Adherent leukocytes capture sickle erythrocytes in an in vitro flow model of vaso-occlusion.

Recent in vivo studies suggest that adherent leukocytes bind RBCs and contribute to the microvascular pathology that characterizes sickle cell disease (SCD). A parallel-plate flow assay was used: to investigate the capture of RBCs by adherent neutrophils, monocytes, and T-lymphocytes; to examine whether RBC capture is elevated in patients with SCD; and to determine whether hydroxyurea (HU) therapy affects these interactions. Four measures of cell-cell adhesion were used: adhesion of leukocytes to TNF-alpha-treated human umbilical vein endothelial cells (HUVECs), percent of adherent leukocytes that captured RBCs, number of RBCs captured per interacting leukocyte, and duration of RBC capture.

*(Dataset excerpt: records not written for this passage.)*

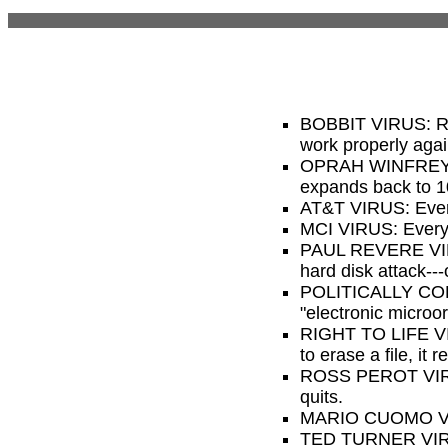
BOBBIT VIRUS: Remo
work properly agai
OPRAH WINFREY VI
expands back to 
AT&T VIRUS: Every 
MCI VIRUS: Every t
PAUL REVERE VIRUS
hard disk attack---
POLITICALLY CORREC
"electronic microo
RIGHT TO LIFE VIRU
to erase a file, it
ROSS PEROT VIRUS:
quits.
MARIO CUOMO VIRUS
TED TURNER VIRUS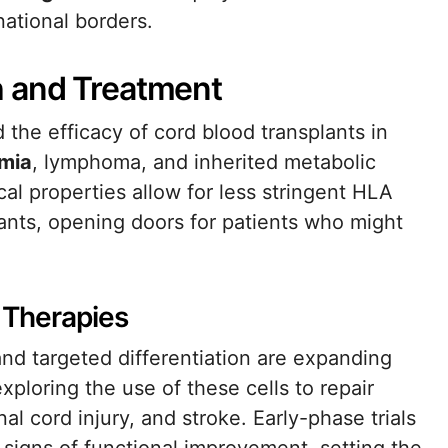
national borders.
h and Treatment
 the efficacy of cord blood transplants in
mia
, lymphoma, and inherited metabolic
al properties allow for less stringent HLA
ants, opening doors for patients who might
 Therapies
and targeted differentiation are expanding
xploring the use of these cells to repair
al cord injury, and stroke. Early-phase trials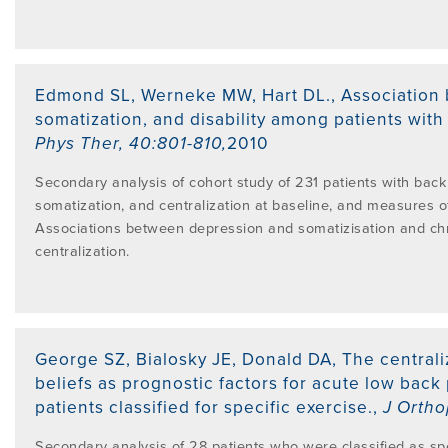
Edmond SL, Werneke MW, Hart DL.
,
Association 
somatization, and disability among patients with
Phys Ther
,
40:801-810
,
2010
Secondary analysis of cohort study of 231 patients with bac
somatization, and centralization at baseline, and measures of
Associations between depression and somatizisation and chro
centralization.
George SZ, Bialosky JE, Donald DA
,
The central
beliefs as prognostic factors for acute low back 
patients classified for specific exercise.
,
J Ortho
Secondary analysis of 28 patients who were classified as spe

Leukocyte subpopulations from sickle patients were more adherent to activated ECs and captured more RBCs per interacting leukocyte than the corresponding subpopulations from healthy controls. While HU did not affect leukocyte adhesion to activated ECs, it reduced the proportion of adherent leukocytes that captured RBCs, as well as the number of RBCs captured per neutrophil. T-lymphocytes demonstrated elevated adhesion in all measures, and may be the leukocyte subpopulation whose behavior is most altered in SCD. Our findings suggest that neutrophils, monocytes, and T-lymphocytes could all be involved in adhesive interactions with autologous RBCs in patients with SCD.